How the Wildcat Caught the Gobbler

The Wildcat once caught the Rabbit and was about to kill him, when the Rabbit begged for his life, saying: “I’m so small I would make only a mouthful for you, but if you let me go I’ll show you where you can get a whole drove of Turkeys.” So the Wildcat let him up and went with him to where the Turkeys were.

When they came near the place the Rabbit said to the Wildcat, “Now, you must do just as I say. Lie down as if you were dead and don’t move, even if I kick you, but when I give the word jump up and catch the largest one there.” The Wildcat agreed and stretched out as if dead, while the Rabbit gathered some rotten wood and crumbled it over his eyes and nose to make them look flyblown, so that the Turkeys would think he had been dead some time.
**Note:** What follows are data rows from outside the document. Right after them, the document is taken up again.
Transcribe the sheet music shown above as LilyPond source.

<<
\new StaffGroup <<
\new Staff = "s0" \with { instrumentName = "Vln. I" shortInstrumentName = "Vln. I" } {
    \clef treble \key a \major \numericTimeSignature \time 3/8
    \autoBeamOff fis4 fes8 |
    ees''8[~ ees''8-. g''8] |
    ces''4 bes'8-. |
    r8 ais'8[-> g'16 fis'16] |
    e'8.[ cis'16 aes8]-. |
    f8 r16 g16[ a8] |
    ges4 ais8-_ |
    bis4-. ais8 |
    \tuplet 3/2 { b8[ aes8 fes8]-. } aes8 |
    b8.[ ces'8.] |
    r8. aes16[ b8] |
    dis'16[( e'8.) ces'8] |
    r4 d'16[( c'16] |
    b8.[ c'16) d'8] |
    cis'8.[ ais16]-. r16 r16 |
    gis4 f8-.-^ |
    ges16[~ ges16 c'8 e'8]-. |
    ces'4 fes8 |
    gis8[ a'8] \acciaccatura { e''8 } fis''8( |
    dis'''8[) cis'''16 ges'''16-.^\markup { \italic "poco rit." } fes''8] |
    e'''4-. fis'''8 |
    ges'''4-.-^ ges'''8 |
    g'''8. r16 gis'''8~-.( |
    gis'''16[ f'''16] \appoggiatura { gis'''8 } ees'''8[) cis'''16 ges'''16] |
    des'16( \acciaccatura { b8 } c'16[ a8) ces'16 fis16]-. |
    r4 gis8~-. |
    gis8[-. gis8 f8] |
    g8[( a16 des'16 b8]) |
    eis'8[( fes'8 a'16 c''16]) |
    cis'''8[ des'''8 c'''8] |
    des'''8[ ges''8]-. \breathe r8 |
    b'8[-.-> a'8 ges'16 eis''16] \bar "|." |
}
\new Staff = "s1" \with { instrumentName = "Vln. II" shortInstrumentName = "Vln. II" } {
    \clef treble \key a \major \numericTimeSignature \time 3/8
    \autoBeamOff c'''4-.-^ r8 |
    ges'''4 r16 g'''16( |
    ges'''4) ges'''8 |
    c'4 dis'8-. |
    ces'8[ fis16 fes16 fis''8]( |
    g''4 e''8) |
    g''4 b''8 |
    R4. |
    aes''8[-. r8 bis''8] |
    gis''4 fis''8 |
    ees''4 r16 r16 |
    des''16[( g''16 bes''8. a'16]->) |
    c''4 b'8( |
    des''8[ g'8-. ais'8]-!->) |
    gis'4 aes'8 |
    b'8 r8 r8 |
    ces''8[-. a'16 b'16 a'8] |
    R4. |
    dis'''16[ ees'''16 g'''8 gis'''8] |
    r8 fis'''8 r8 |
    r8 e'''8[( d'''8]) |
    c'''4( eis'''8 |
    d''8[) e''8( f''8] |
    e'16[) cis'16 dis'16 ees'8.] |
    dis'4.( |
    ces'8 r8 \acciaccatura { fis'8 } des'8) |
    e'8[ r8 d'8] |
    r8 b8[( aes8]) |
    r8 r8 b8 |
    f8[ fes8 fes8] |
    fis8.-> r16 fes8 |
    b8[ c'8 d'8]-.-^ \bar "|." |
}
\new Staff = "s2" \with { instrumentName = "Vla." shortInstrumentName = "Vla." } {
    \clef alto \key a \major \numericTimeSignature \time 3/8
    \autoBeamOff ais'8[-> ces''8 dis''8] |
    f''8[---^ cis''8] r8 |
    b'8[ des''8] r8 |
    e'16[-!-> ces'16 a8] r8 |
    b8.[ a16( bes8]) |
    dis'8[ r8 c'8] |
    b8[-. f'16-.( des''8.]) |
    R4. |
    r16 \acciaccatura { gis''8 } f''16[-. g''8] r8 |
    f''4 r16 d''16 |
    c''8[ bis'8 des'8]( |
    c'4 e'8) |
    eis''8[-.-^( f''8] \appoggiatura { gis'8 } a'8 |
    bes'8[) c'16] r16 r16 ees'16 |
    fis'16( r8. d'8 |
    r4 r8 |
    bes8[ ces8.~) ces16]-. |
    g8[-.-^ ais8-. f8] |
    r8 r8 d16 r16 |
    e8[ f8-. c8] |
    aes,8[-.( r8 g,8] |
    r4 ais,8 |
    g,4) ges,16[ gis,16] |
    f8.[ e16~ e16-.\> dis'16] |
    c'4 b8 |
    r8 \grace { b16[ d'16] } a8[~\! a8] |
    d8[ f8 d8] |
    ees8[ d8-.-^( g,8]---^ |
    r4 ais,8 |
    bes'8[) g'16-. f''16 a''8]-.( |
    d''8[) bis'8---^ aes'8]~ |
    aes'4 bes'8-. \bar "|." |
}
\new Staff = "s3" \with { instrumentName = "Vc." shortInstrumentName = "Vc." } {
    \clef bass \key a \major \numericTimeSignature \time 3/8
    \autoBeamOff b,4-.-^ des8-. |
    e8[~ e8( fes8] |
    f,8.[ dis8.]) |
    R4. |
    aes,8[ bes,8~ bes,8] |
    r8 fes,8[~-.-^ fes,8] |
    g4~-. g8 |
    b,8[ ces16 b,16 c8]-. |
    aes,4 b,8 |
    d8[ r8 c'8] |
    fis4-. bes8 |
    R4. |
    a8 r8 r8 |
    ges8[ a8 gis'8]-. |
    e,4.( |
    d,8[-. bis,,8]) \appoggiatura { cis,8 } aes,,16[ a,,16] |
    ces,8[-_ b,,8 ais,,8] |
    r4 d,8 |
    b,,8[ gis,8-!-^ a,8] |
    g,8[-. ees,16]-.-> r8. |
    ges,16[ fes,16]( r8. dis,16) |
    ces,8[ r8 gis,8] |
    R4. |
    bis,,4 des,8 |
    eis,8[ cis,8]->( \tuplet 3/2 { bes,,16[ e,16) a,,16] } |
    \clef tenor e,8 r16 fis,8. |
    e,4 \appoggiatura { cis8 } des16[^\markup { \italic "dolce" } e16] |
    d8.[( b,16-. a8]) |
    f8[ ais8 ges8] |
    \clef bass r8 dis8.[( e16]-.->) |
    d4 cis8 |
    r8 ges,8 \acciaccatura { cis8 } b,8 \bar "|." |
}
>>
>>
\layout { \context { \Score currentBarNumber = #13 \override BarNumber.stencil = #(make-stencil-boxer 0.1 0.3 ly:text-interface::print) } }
Then the Rabbit went over to the Turkeys and said, in a sociable way, “Here, I’ve found our old enemy, the Wildcat, lying dead in the trail. Let’s have a dance over him.” The Turkeys were very doubtful, but finally went with him to where the Wildcat was lying in the road as if dead. Now, the Rabbit had a good voice and was a great dance leader, so he said, “I’ll lead the song and you dance around him.” The Turkeys thought that fine, so the Rabbit took a stick to beat time and began to sing: “Gălăgi′na hasuyak′, Gălăgi′na hasuyak′ (pick out the Gobbler, pick out the Gobbler).”

“Why do you say that?” said the old Turkey. “O, that’s all right,” said the Rabbit, “that’s just the way he does, and we sing about it.” He started the song again and the Turkeys began to dance around the Wildcat. When they had gone around several times the Rabbit said, “Now go up and hit him, as we do in the war dance.” So the Turkeys, thinking the Wildcat surely dead, crowded in close around him and the old gobbler kicked him. Then the Rabbit drummed hard and sang his loudest, “Pick out the Gobbler, pick out the Gobbler,” and the Wildcat jumped up and caught the Gobbler.